BMAD-METHOD/src/bmm-skills/4-implementation/bmad-story-automator-go/data/monitoring-fallback.md

2.6 KiB

Monitoring Failure Fallback (v1.9.0)

Purpose: Recovery patterns when primary monitoring fails.


When Primary Monitoring Fails

Primary monitoring can fail in several ways:

  • Background task crashes (TaskOutput returns empty/error)
  • Network timeout during monitoring
  • Process killed unexpectedly
  • Output file missing or corrupted

Key insight: The tmux session may have completed successfully even if monitoring died.


Fallback Sequence

When story-automator monitor-session fails or background monitoring task dies:

# STEP 1: Check if tmux session still exists
sessions=$(tmux list-sessions -F '#{session_name}' 2>/dev/null | grep "sa-.*{story_pattern}" || true)

# STEP 2: If session exists, check its status directly
if [ -n "$sessions" ]; then
    while IFS= read -r session; do
        status=$("$scripts" tmux-status-check "$session")
        session_state=$(echo "$status" | cut -d',' -f6)
        # Act based on direct status
    done <<< "$sessions"
fi

# STEP 3: ALWAYS verify source of truth regardless of session status
# Story file check:
story_file=$(ls _bmad-output/implementation-artifacts/{story_prefix}-*.md 2>/dev/null | head -1)
if [ -f "$story_file" ]; then
    # Story file exists - check its status field
fi

# Sprint-status check:
status=$("$scripts" orchestrator-helper sprint-status get "{story_key}")
is_done=$(echo "$status" | jq -r '.done')

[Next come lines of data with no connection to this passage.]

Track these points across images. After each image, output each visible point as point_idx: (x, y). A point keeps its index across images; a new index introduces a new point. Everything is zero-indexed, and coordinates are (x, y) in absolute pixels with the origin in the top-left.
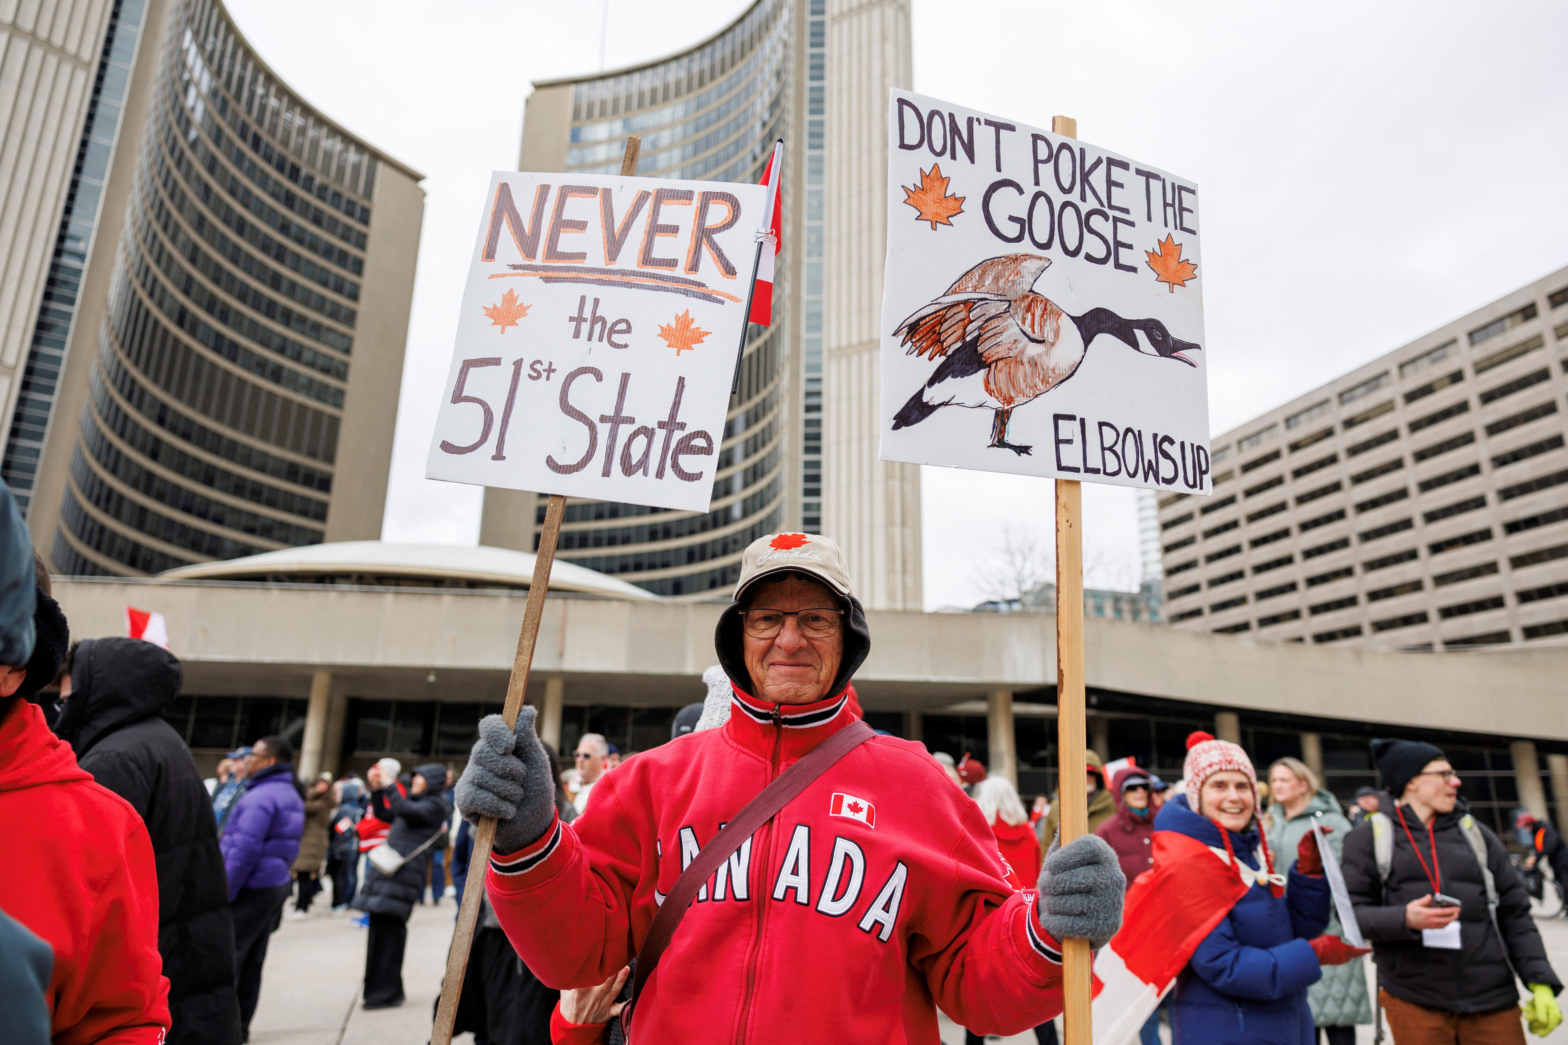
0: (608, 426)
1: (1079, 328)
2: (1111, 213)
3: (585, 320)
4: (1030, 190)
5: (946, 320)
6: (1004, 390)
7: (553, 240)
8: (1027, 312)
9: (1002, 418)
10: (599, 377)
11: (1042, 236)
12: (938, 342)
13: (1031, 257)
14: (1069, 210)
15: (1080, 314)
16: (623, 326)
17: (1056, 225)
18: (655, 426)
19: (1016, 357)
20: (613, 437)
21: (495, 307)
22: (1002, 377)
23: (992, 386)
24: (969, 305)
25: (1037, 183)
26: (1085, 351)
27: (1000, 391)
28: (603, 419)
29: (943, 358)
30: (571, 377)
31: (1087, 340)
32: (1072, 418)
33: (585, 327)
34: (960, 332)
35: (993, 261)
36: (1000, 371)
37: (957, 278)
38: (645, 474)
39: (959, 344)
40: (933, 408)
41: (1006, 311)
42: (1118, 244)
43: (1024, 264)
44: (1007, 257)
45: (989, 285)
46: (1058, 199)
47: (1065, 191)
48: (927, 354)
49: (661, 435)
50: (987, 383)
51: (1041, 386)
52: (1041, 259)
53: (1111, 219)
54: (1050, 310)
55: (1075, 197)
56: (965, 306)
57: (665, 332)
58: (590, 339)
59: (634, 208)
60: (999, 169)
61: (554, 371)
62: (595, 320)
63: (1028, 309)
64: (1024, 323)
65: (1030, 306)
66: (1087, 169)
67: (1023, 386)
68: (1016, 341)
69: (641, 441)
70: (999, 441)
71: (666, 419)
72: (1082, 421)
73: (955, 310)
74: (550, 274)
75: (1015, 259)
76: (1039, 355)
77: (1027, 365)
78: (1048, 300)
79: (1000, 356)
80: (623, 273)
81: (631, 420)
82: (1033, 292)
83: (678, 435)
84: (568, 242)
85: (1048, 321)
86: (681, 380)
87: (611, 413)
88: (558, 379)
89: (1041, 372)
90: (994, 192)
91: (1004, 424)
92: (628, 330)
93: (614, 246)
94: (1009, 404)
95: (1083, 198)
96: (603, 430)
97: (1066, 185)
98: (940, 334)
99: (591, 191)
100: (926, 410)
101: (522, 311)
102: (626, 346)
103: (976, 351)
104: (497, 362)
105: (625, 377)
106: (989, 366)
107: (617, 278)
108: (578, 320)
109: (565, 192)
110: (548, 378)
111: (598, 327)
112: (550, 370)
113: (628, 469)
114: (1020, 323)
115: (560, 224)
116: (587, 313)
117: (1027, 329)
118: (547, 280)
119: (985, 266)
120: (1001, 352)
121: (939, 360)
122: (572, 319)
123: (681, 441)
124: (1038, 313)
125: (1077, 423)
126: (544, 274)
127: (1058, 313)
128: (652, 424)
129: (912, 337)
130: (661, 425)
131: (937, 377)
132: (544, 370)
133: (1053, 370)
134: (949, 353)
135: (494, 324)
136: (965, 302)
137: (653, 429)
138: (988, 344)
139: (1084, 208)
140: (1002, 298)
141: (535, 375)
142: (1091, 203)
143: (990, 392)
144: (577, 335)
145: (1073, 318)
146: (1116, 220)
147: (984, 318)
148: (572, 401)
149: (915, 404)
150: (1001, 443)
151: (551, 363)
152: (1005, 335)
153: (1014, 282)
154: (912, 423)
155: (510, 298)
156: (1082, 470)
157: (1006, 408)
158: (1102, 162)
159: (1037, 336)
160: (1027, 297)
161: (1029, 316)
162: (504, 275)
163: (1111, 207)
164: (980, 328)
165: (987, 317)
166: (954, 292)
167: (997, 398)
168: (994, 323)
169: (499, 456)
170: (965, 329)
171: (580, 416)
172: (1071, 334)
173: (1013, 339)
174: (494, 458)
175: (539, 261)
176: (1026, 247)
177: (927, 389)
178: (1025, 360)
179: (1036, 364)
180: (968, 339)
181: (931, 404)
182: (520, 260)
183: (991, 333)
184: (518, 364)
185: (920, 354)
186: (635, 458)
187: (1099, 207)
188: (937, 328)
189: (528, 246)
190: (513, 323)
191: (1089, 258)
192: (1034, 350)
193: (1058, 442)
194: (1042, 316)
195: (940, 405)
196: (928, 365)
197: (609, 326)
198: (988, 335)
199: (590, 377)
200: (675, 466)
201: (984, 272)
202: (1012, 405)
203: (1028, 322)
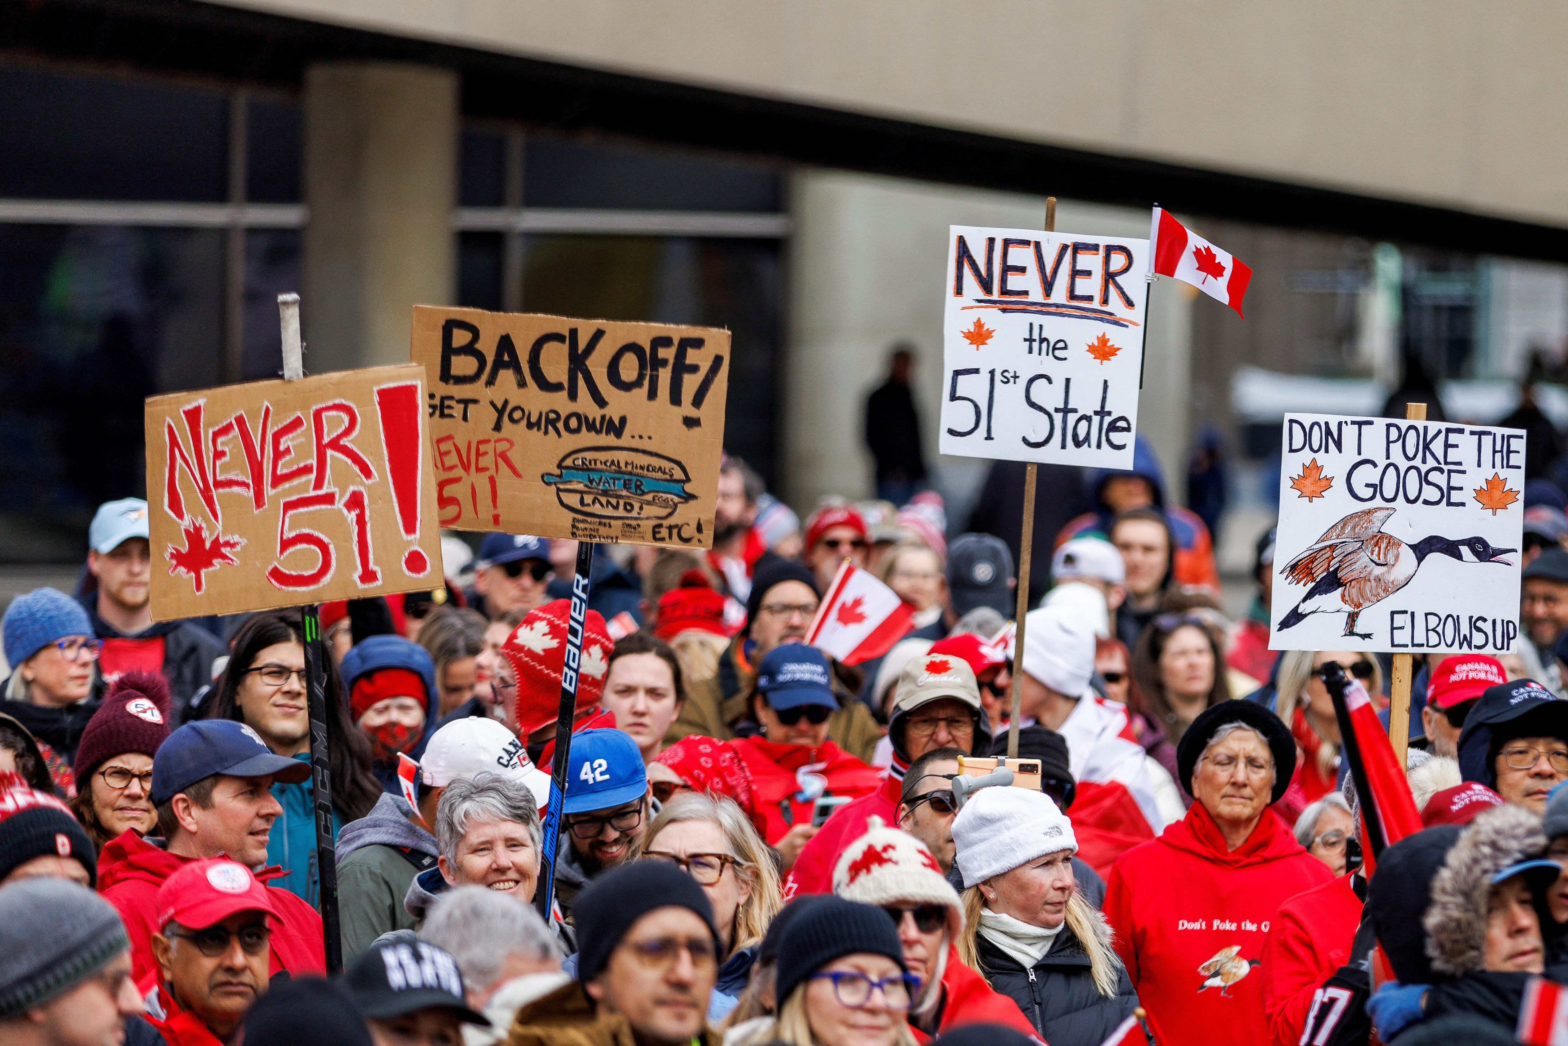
0: (1061, 415)
1: (1414, 552)
2: (1446, 468)
3: (1035, 340)
4: (1382, 463)
5: (1316, 560)
6: (1355, 599)
7: (1003, 281)
8: (1375, 546)
9: (1352, 618)
10: (1050, 381)
11: (1389, 493)
12: (1310, 574)
13: (1381, 509)
14: (1413, 472)
15: (1415, 541)
16: (1061, 345)
17: (1401, 483)
18: (1092, 414)
19: (1365, 577)
20: (1065, 421)
21: (969, 332)
22: (1354, 592)
23: (1347, 598)
24: (1333, 547)
25: (1388, 458)
26: (1418, 567)
27: (1352, 601)
28: (1057, 410)
29: (1314, 584)
30: (1031, 381)
31: (1420, 560)
32: (1405, 612)
33: (1036, 345)
34: (1326, 566)
35: (1351, 517)
36: (1353, 587)
37: (1325, 531)
38: (1089, 446)
39: (1325, 574)
40: (1306, 615)
41: (1359, 548)
42: (1450, 488)
43: (1375, 514)
44: (1362, 512)
45: (1349, 532)
46: (1403, 465)
47: (1409, 459)
48: (1303, 582)
49: (1096, 419)
50: (1343, 596)
51: (1382, 594)
52: (1388, 509)
53: (1446, 472)
54: (1392, 542)
55: (1417, 462)
56: (1330, 549)
57: (1092, 349)
58: (1040, 354)
59: (1059, 257)
60: (1359, 453)
61: (1018, 377)
62: (1042, 340)
63: (1376, 544)
64: (1372, 554)
65: (1378, 542)
66: (1428, 440)
67: (1369, 595)
68: (1365, 567)
69: (1084, 424)
70: (1350, 632)
71: (1099, 409)
72: (1413, 614)
73: (1323, 552)
74: (1005, 306)
75: (1369, 512)
76: (1383, 574)
77: (1373, 582)
78: (1391, 536)
79: (1354, 578)
80: (1057, 306)
81: (1075, 411)
82: (1381, 532)
83: (1107, 420)
84: (1014, 282)
85: (1391, 550)
86: (1106, 382)
87: (1061, 406)
88: (1022, 383)
89: (1383, 584)
90: (1355, 469)
91: (1354, 621)
92: (1065, 348)
93: (1048, 286)
94: (1358, 607)
95: (1424, 461)
96: (1058, 418)
97: (1411, 455)
98: (1312, 569)
99: (1027, 243)
100: (1300, 617)
101: (989, 334)
102: (1065, 359)
103: (1336, 576)
104: (976, 371)
105: (1068, 381)
106: (1345, 585)
107: (1053, 309)
108: (1031, 340)
109: (1007, 243)
110: (1015, 383)
111: (1044, 345)
112: (1016, 377)
113: (1078, 444)
114: (1369, 554)
115: (1007, 269)
116: (1036, 335)
117: (1375, 557)
118: (1004, 311)
119: (1345, 521)
120: (1355, 575)
121: (1311, 585)
122: (1025, 340)
123: (1110, 424)
124: (1383, 546)
125: (1409, 615)
126: (1001, 306)
127: (1399, 544)
128: (1090, 413)
129: (1293, 573)
130: (1096, 413)
131: (1310, 596)
132: (1012, 377)
133: (1393, 583)
134: (1317, 580)
135: (971, 344)
136: (1330, 546)
137: (1091, 417)
138: (1345, 572)
139: (1424, 469)
140: (1357, 540)
141: (1005, 380)
142: (1431, 463)
143: (1345, 602)
144: (1030, 351)
145: (1410, 546)
146: (1450, 471)
147: (1343, 555)
148: (1033, 398)
149: (1293, 614)
150: (1351, 633)
151: (1015, 372)
152: (1358, 564)
153: (1366, 528)
154: (1291, 626)
155: (979, 324)
156: (1410, 645)
157: (1356, 610)
158: (1441, 432)
159: (1382, 561)
160: (1376, 536)
161: (1377, 549)
162: (972, 308)
163: (1446, 463)
164: (1340, 561)
165: (1346, 553)
166: (1322, 541)
167: (1350, 605)
168: (1351, 557)
169: (989, 437)
170: (1329, 564)
171: (1041, 409)
172: (1408, 557)
173: (1363, 566)
174: (986, 439)
175: (996, 296)
176: (1378, 502)
177: (1301, 604)
178: (1372, 578)
179: (1380, 580)
180: (1331, 569)
181: (1304, 613)
182: (982, 295)
183: (1348, 564)
184: (992, 372)
185: (1298, 583)
186: (1081, 437)
187: (1436, 465)
188: (1310, 565)
189: (986, 285)
190: (983, 343)
191: (1426, 502)
192: (1378, 571)
193: (1393, 629)
194: (1387, 548)
195: (1309, 613)
196: (1302, 590)
197: (1052, 344)
198: (1345, 565)
199: (1044, 380)
200: (1108, 441)
201: (1345, 525)
202: (1361, 608)
203: (1376, 553)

Detection: Monitoring Task Crashed

Signs that your monitoring task has crashed:

Signal Meaning
TaskOutput returns empty 2+ times Task may be dead
Output file path doesn't exist Task never wrote results
"running" status but no progress Task is stuck or dead

Recovery:

  1. Do NOT wait indefinitely for dead monitoring task
  2. After 2+ empty TaskOutput results, switch to direct verification
  3. Use tmux session checks + source of truth verification
  4. Resume workflow based on verified state, not monitoring state

Integration with Retry Logic

If fallback verification shows step succeeded:

  • Proceed to next step (monitoring failed but workflow succeeded)
  • Log: "Monitoring failed but direct verification confirmed success"

If fallback verification shows step failed/incomplete:

  • Apply normal retry/fallback strategy
  • Do NOT treat monitoring failure as step failure

Key Principle

The tmux session is the source of truth for session state. The story file and sprint-status.yaml are the source of truth for workflow state.

Monitoring is just observation - if monitoring fails, verify from source of truth and continue.